BACAAN –
>>

Diharamkan bagi seorang laki-laki menikahi wanita yang keduanya pernah menyusu pada satu ibu susu.
Allah Ta’ala berfirman,
وَأمَّهَاتُكُمُ اللاَتِي أرْضَعْنَكُم وَأخَوَاتُكُم مِنَ الرَضَاعَةِ
“(Dan diharamkan atas kamu menikahi) ibu-ibumu yang menyusui kamu dan saudara-saudara perempuanmu sepersusuan.” (QS. An-Nisa’ ayat 23).
Dan Nabi ﷺ bersabda,
الرضاعة تحرم ما تحرم الولادة
“Penyusuan mengharamkan (pernikahan) seperti apa yang diharamkan oleh (sebab) kelahiran.” (HR. Al-Bukhary dan Muslim).
Dengan ini bisa dipahami, pengharaman menikahi seorang wanita karena penyusuan sama seperti diharamkannya menikahi seorang wanita disebabkan oleh pertalian nasab/garis keturunan, yaitu dengan menjadikan status wanita yang menyusui sama seperti seorang ibu.
Wanita-wanita yang haram dinikahi oleh seorang laki-laki yang disebabkan oleh penyusuan tersebut adalah sebagai berikut,
1. Wanita yang menyusui dan ibunya. (karena mereka berstatus sebagai ibunya dan neneknya)
2. Anak-anak perempuan dari ibu susu, baik yang dilahirkan sebelum kelahirannya atau sesudahnya. (karena mereka adalah saudarinya)
3. Saudara perempuan ibu susu. (karena ia adalah bibinya dari pihak ibu susunya)
4. Anak perempuan dari anak perempuan dan anak laki-laki ibu susunya. (karena mereka adalah anak saudari dan saudaranya)
5. Ibu dari suami ibu susu yang air susunya datang darinya disebabkan kehamilan yang terjadi darinya. (karena wanita itu adalah neneknya)
6. Saudara perempuan suami ibu susu. (karena ia adalah bibinya dari pihak ayah susu)
7. Anak perempuan dari suami ibu susu, walaupun dari istri lainnya. (karena ia adalah saudarinya dari pihak ayah susunya)
8. Istri lain dari bapak susunya. (karena mereka adalah istri ayahnya)
9. Istri anak susu haram dinikahi oleh suami ibu susunya. (karena ia adalah istri anaknya).
Sebab pengharaman ini adalah air susu yang keluar dari seorang ibu karena kehamilan dari suaminya. Jika bayi tumbuh dari air susu itu, maka dia menjadi bagian dari kedua pasangan suami istri tersebut.
Diriwayatkan dari Aisyah radhiyallahu ‘anha, bahwa Nabi ﷺ menyuruhnya untuk mengizinkan masuk Aflah, saudara Abul Qu’ais yang merupakan paman susu Aisyah. (HR. Al-Bukhary dan Muslim).

<<

Item dataset:
>>

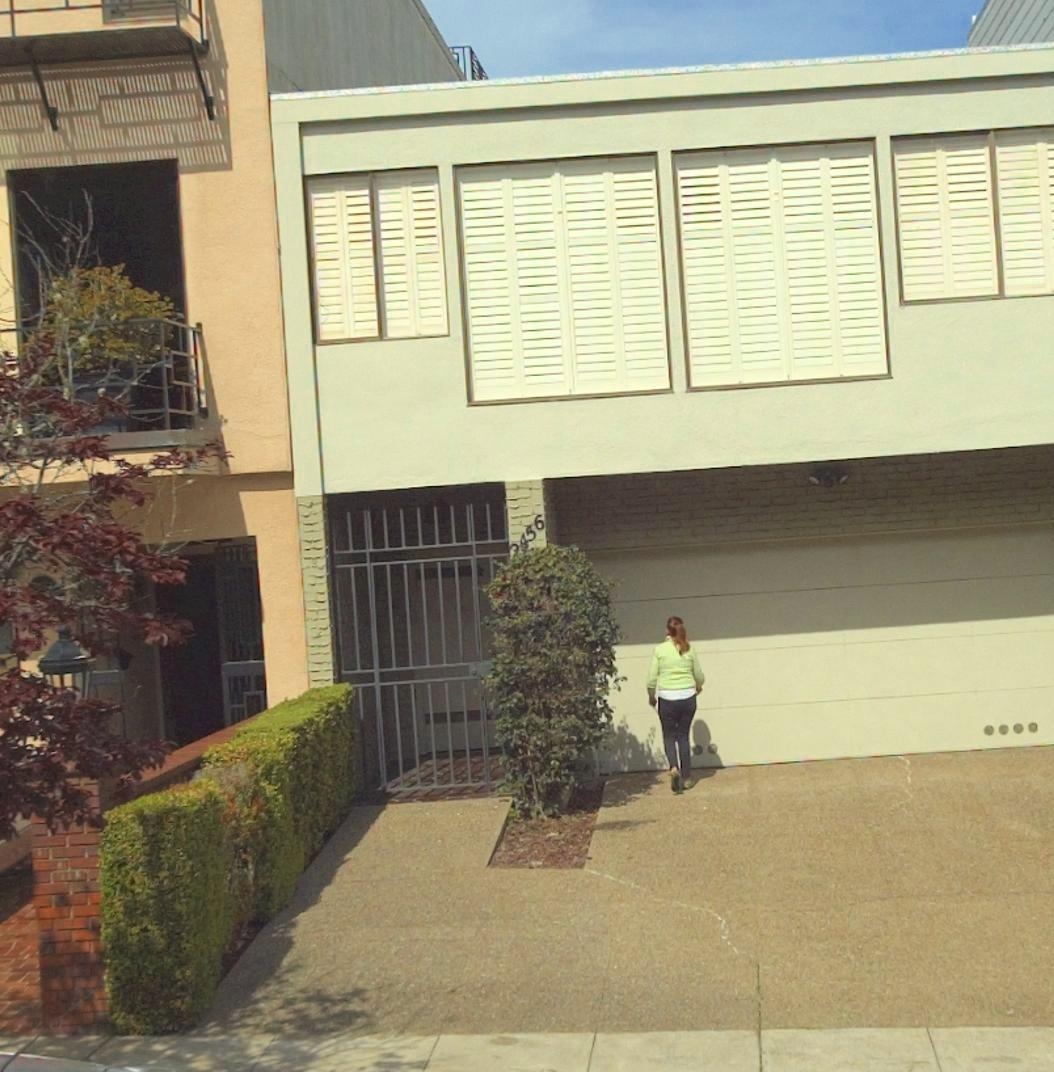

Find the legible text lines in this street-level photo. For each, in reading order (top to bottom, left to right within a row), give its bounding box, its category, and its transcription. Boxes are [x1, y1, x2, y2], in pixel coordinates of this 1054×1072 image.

[514, 512, 547, 551] StreetNumber: 456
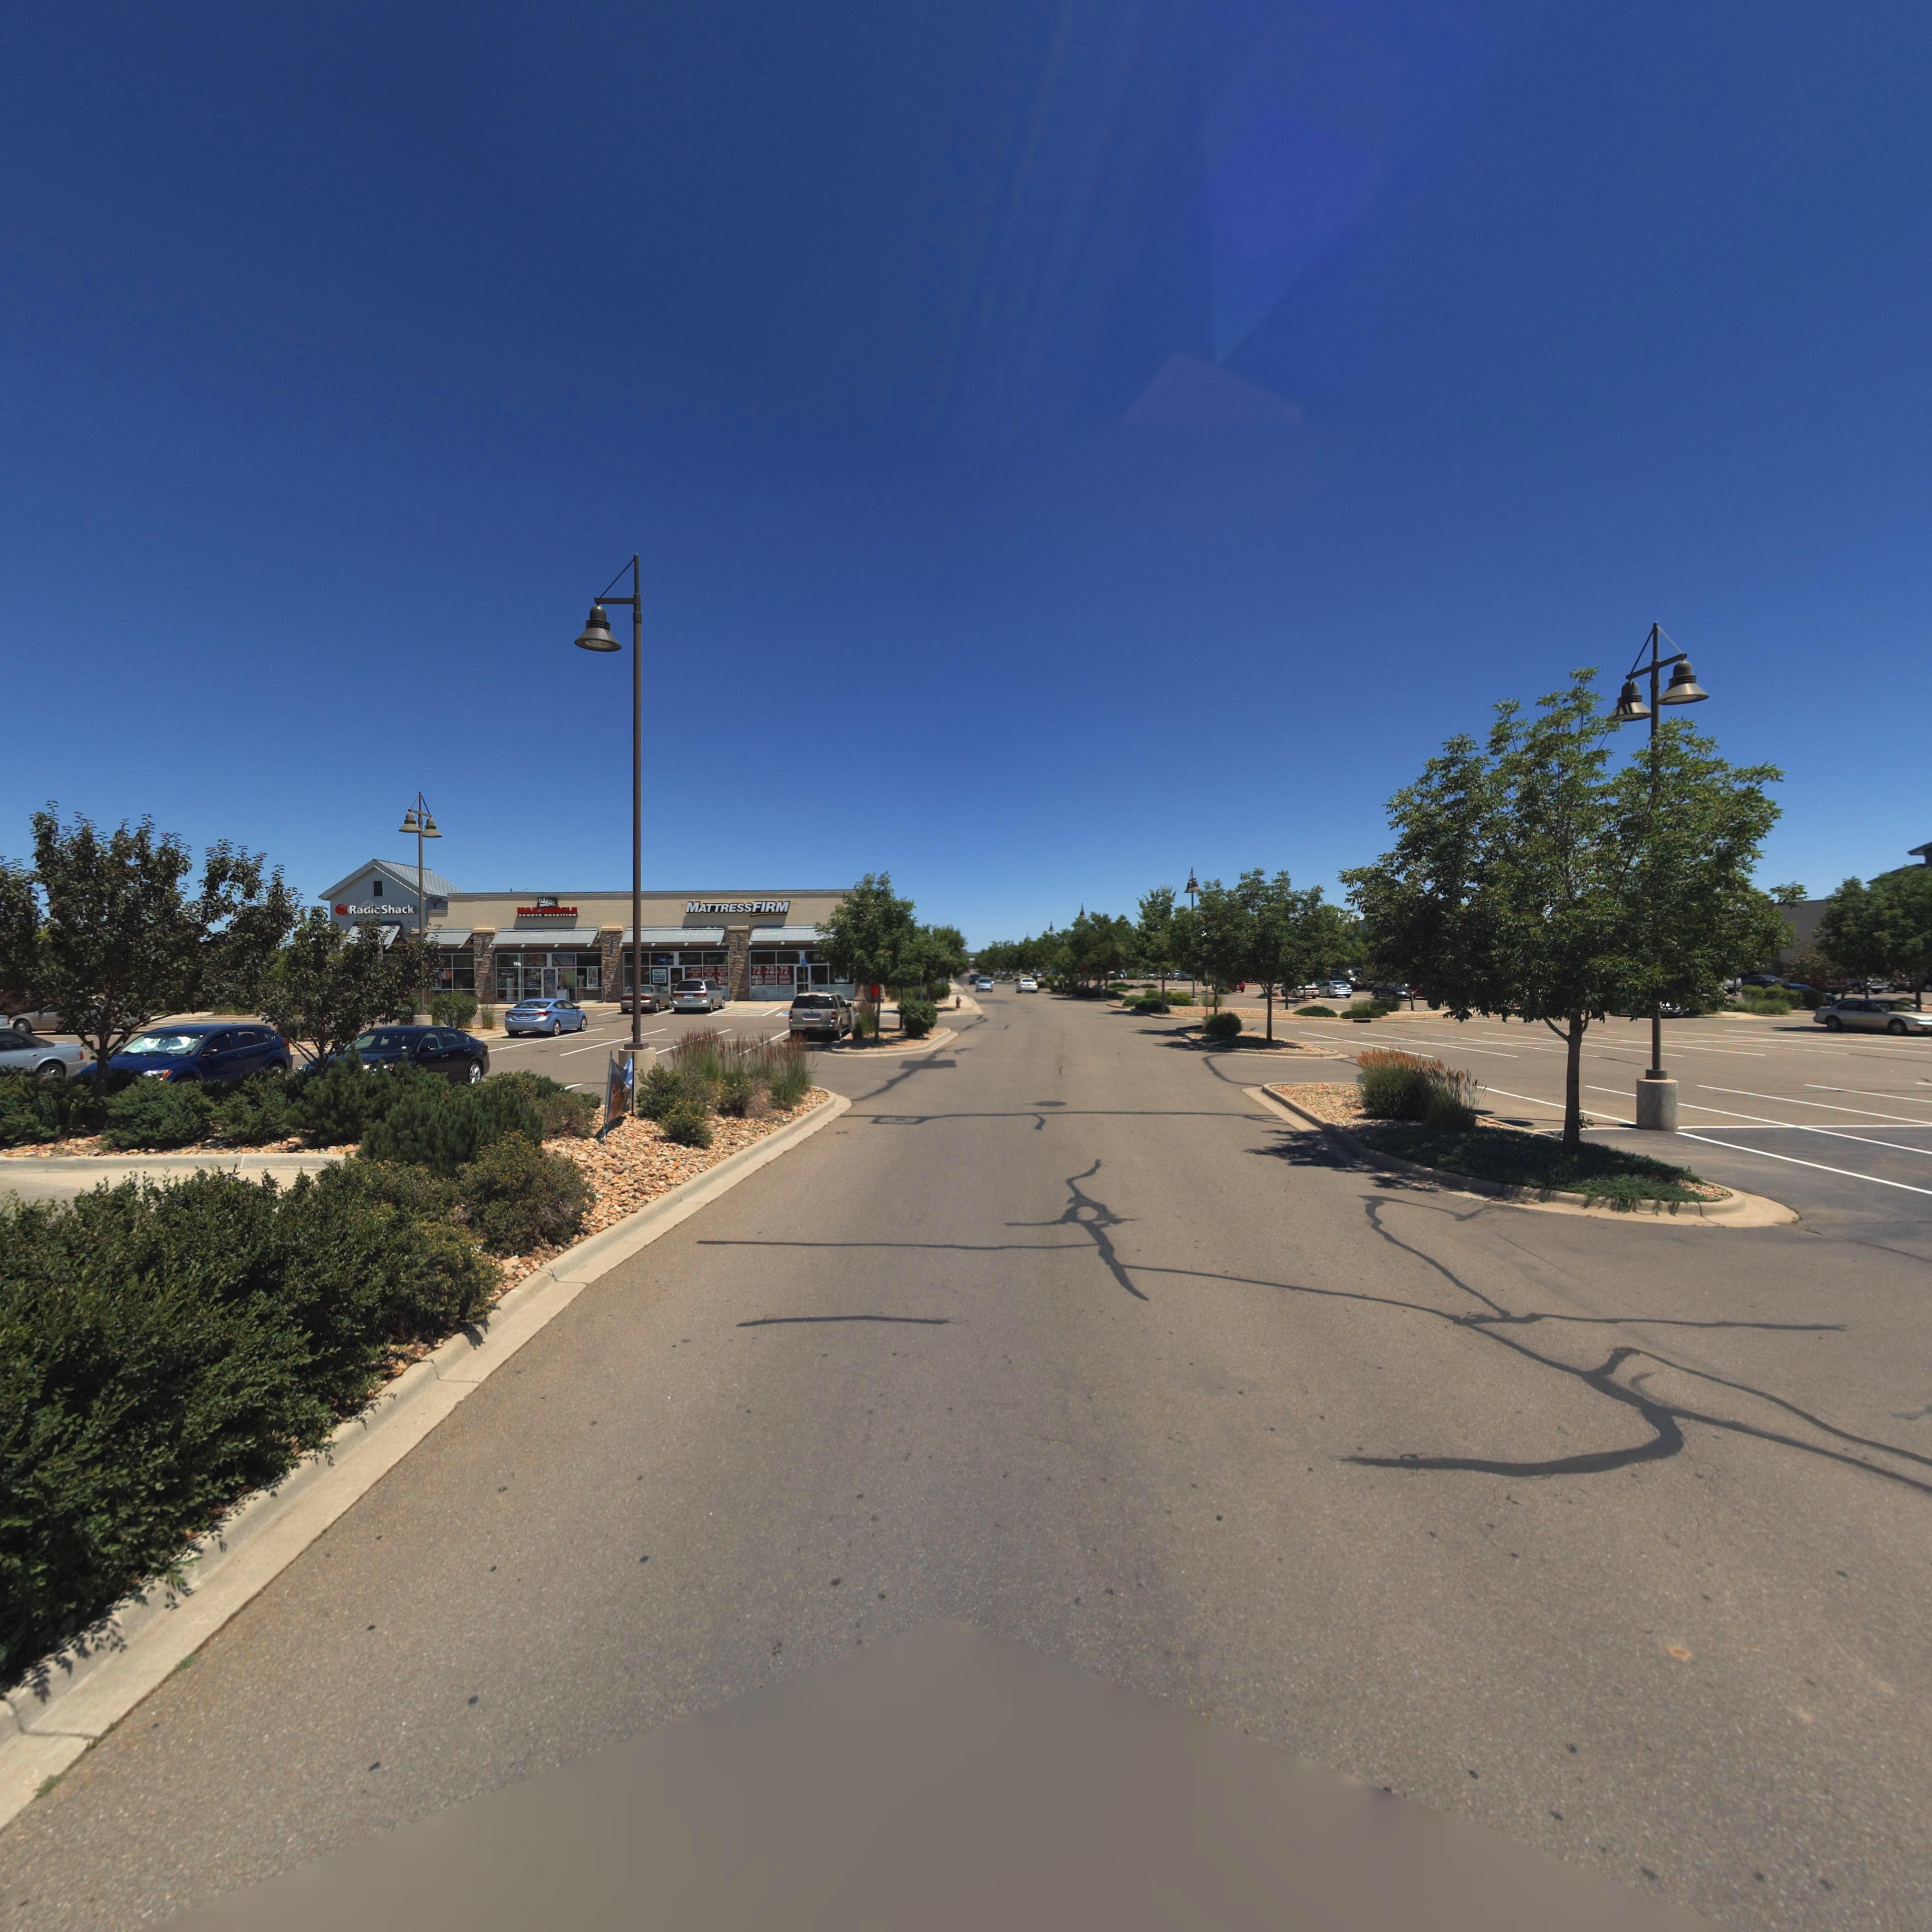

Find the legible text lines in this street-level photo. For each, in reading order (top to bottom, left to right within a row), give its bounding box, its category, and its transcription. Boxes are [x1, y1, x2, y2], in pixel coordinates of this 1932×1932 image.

[349, 904, 414, 914] BusinessName: RadioShack
[517, 907, 577, 913] BusinessName: MAX MUSCLE
[685, 901, 789, 912] BusinessName: MATTREssFIRM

<<

SOAL LATIHAN –
a – Menurut bacaan tentang larangan menikah karena penyusuan, apa sebab pengharaman ini?
b – Apakah pernyataan berikut sesuai dengan bacaan tentang larangan menikah karena penyusuan? Jawab ya atau tidak untuk masing-masing, lalu kutip kata-kata bacaan yang menentukannya. (i) Saudara perempuan ibu susu haram dinikahi. (ii) Anak perempuan dari suami ibu susu yang lahir dari istri lain boleh dinikahi. (iii) Aflah adalah saudara Abul Qu’ais.

JAWABAN BERURUTAN –
a – Air susu yang keluar dari seorang ibu karena kehamilan dari suaminya.

b –
(i) Ya: "Saudara perempuan ibu susu."
(ii) Tidak: "Anak perempuan dari suami ibu susu, walaupun dari istri lainnya."
(iii) Ya: "Aflah, saudara Abul Qu’ais"